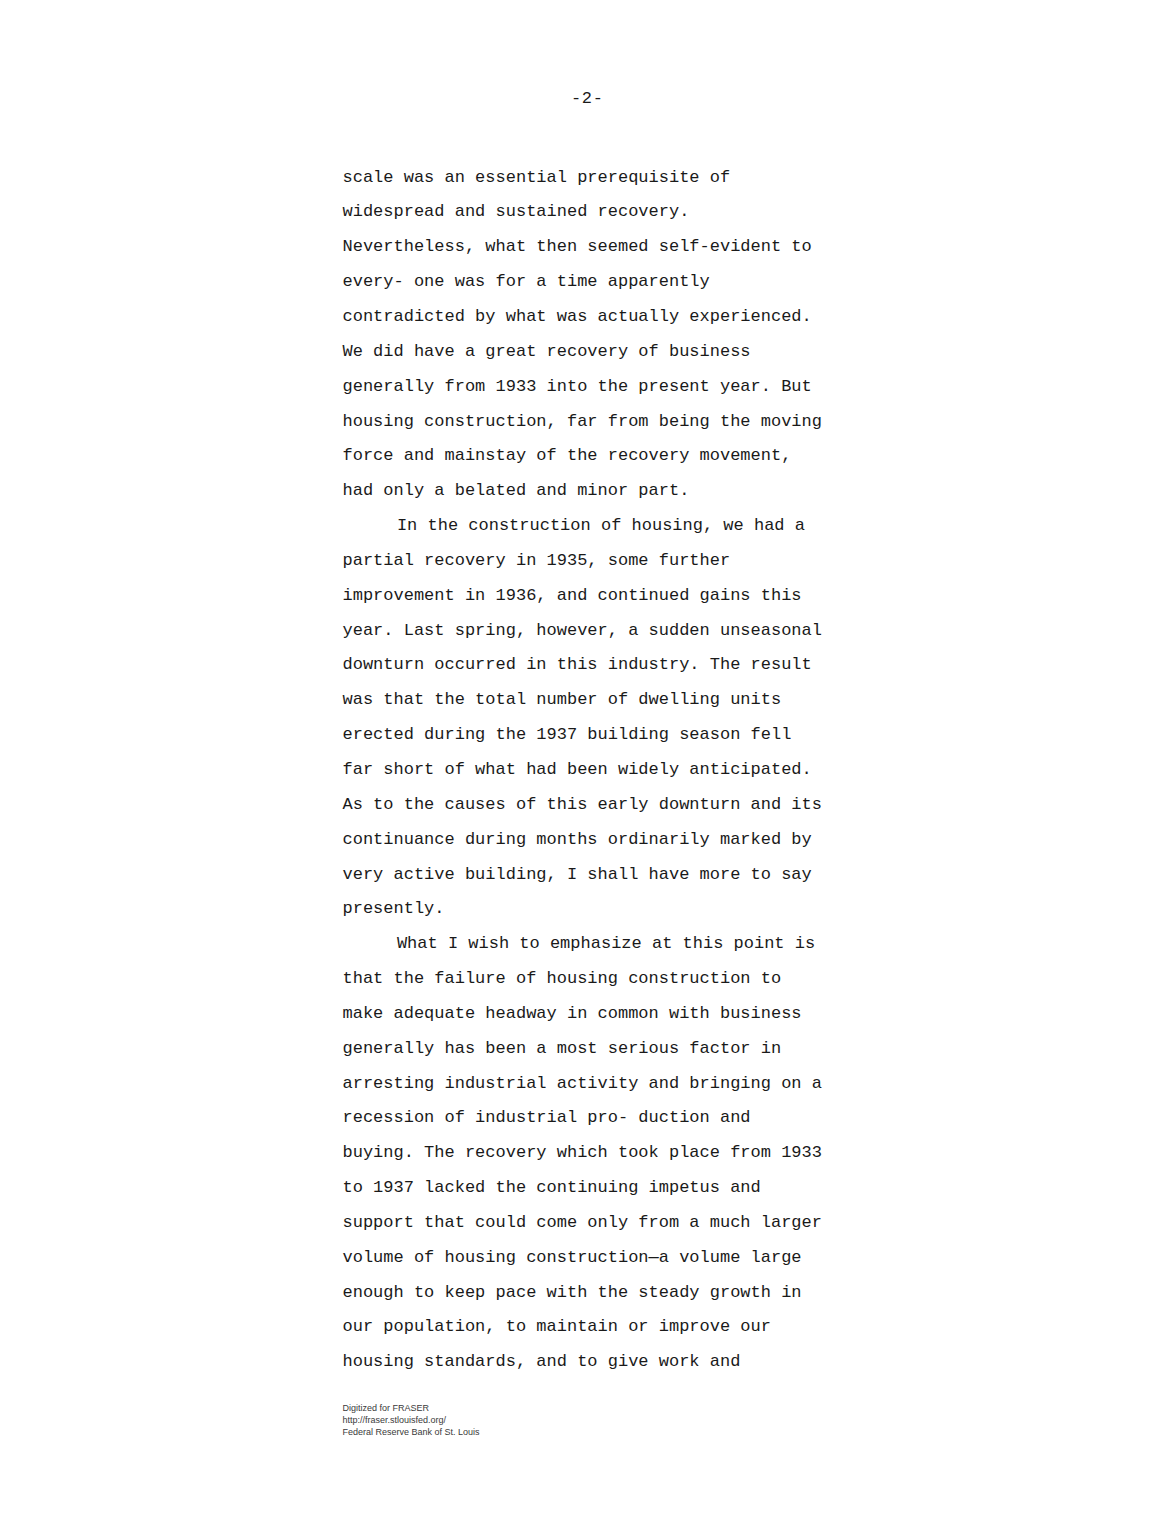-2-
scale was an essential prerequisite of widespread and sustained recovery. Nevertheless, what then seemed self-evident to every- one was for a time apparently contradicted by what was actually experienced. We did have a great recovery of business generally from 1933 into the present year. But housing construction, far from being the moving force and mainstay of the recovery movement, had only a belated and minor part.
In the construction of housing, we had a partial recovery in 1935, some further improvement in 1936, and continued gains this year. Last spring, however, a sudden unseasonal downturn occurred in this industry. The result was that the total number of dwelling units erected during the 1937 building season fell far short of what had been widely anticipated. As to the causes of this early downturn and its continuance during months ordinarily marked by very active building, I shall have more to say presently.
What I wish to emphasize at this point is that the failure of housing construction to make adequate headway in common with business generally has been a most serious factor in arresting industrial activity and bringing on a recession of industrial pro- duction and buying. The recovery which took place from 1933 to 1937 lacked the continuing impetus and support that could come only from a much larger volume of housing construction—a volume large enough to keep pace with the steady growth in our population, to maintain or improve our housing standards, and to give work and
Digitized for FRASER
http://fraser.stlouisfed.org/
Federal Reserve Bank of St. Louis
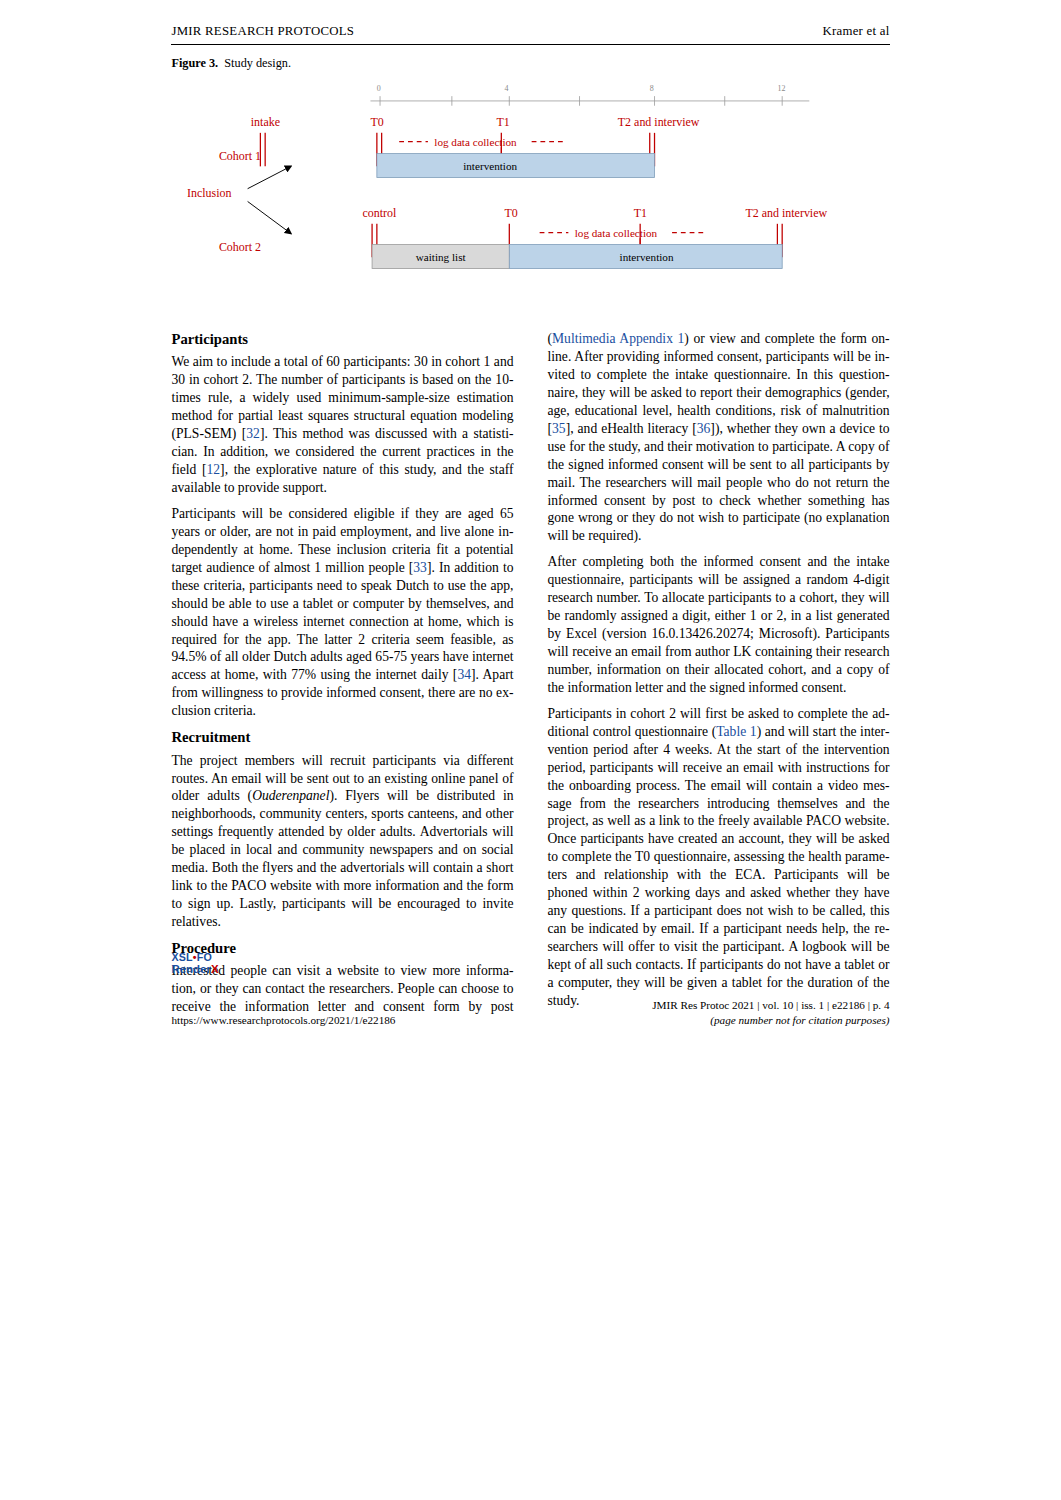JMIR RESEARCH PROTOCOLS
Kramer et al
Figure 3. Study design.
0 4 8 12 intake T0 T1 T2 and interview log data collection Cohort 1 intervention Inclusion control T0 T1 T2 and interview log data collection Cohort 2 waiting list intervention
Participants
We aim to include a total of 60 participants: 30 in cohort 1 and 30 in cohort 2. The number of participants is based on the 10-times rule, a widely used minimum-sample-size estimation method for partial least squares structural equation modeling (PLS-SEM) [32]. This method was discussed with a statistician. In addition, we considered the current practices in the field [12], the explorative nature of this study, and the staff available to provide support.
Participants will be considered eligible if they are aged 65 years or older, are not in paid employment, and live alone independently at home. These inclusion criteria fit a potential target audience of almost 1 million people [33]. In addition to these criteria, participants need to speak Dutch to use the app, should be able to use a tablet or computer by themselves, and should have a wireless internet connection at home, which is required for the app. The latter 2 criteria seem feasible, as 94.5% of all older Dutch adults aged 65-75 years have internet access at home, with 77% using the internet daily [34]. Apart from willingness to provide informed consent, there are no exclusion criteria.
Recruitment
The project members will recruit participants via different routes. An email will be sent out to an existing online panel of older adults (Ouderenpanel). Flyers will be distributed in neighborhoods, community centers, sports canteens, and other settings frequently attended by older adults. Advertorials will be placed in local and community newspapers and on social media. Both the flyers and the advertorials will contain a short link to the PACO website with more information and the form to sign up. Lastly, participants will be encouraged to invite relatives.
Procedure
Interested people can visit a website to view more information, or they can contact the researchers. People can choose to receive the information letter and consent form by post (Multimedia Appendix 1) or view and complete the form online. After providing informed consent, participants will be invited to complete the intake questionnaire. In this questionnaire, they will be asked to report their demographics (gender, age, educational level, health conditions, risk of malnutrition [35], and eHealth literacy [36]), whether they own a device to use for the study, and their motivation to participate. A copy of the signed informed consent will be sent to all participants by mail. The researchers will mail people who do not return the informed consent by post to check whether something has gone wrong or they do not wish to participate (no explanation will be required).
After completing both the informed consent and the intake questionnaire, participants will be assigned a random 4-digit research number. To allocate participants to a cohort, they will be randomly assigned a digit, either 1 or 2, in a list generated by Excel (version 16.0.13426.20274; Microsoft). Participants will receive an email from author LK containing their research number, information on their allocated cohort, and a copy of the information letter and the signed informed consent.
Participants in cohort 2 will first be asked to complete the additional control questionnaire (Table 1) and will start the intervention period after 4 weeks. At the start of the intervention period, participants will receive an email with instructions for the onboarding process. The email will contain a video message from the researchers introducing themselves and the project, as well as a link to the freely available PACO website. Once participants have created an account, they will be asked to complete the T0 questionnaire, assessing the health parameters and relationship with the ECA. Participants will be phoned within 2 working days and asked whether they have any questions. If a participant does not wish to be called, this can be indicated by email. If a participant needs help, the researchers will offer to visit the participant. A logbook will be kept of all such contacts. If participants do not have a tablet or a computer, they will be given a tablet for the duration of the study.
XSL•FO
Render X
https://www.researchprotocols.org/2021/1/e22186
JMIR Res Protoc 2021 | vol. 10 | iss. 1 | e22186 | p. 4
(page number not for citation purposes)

■ Exercise ■
Where in the entries does the word "generally" occur? Copy out each line that has it.

■ Your response ■
scale was an essential prerequisite of widespread and sustained recovery. Nevertheless, what then seemed self-evident to every- one was for a time apparently contradicted by what was actually experienced. We did have a great recovery of business generally from 1933 into the present year. But housing construction, far from being the moving force and mainstay of the recovery movement, had only a belated and minor part.
What I wish to emphasize at this point is that the failure of housing construction to make adequate headway in common with business generally has been a most serious factor in arresting industrial activity and bringing on a recession of industrial pro- duction and buying. The recovery which took place from 1933 to 1937 lacked the continuing impetus and support that could come only from a much larger volume of housing construction—a volume large enough to keep pace with the steady growth in our population, to maintain or improve our housing standards, and to give work and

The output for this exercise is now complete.